Iron Butterfly’s album “In-A-Gadda-Da-Vida”, entered the album chart for the first time a #117.
O.K. not the highest of chart debuts I admit, but some would say this now legendary set of tunes, became the first heavy metal album to hit the charts.
The track was recorded on May 27, 1968, at Ultrasonic Studios in Hempstead, Long Island, New York. The story goes that the recording that is heard on the album was meant to be a soundcheck for engineer Don Casale – while the band waited for the arrival of producer Jim Hilton.
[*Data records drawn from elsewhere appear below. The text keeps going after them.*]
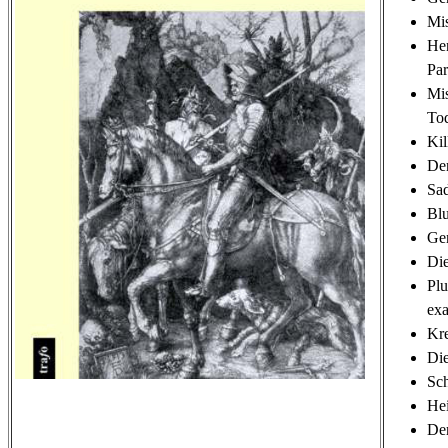
Mis
Hen
Par
Mis
Tod
Kil
Der
Sad
Blu
Gen
Di
Pl
exa
Kre
Die
Sch
Hei
Der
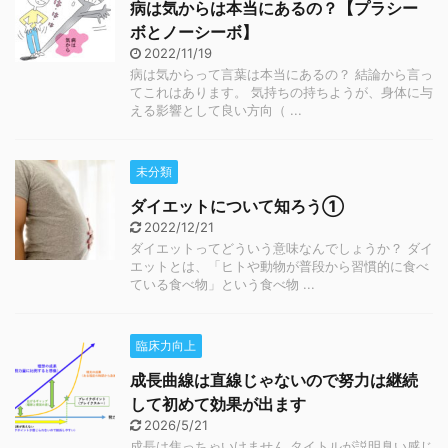
病は気からは本当にあるの？【プラシー
ボとノーシーボ】
2022/11/19
病は気からって言葉は本当にあるの？ 結論から言っ
てこれはあります。 気持ちの持ちようが、身体に与
える影響として良い方向（ ...
未分類
ダイエットについて知ろう①
2022/12/21
ダイエットってどういう意味なんでしょうか？ ダイ
エットとは、「ヒトや動物が普段から習慣的に食べ
ている食べ物」という食べ物 ...
臨床力向上
成長曲線は直線じゃないので努力は継続
して初めて効果が出ます
2026/5/21
成長は焦っちゃいけません タイトルが説明臭い感じ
However, Casale had rolled the tape, and when the rehearsal was completed it was agreed that the performance was of sufficient quality that another take was not needed.
According to legend, the group were so stoned when they recorded the track that they could neither pronounce the title “In the Garden of Eden” or end the track, so it ended up filling the whole side of the album coming in at a full 17 minutes, of psychedelic rock.
The song’s title was originally “In the Garden of Eden” but at one point in the course of rehearsing and recording, singer Doug Ingle became intoxicated and slurred the words, creating the mondegreen that stuck as the title. However, another side to the event of the day says that drummer Ron Bushy was listening to the track through headphones, and could not clearly distinguish what Doug Ingle answered when Ron asked him for the title of the song
An alternate explanation, as given in the liner notes of the 1995 re-release of the “In-A-Gadda-Da-Vida” album, is that Ingle was drunk or high, or both, when he first told Bushy the title, and Bushy wrote it down. Bushy then showed Ingle what he had written, and the slurred title stuck.
Well, either way, it didn’t matter. The album that contained the 17-minute title track went on sell over four million copies in the U.S. alone. Not bad for a stoned jam in the afternoon.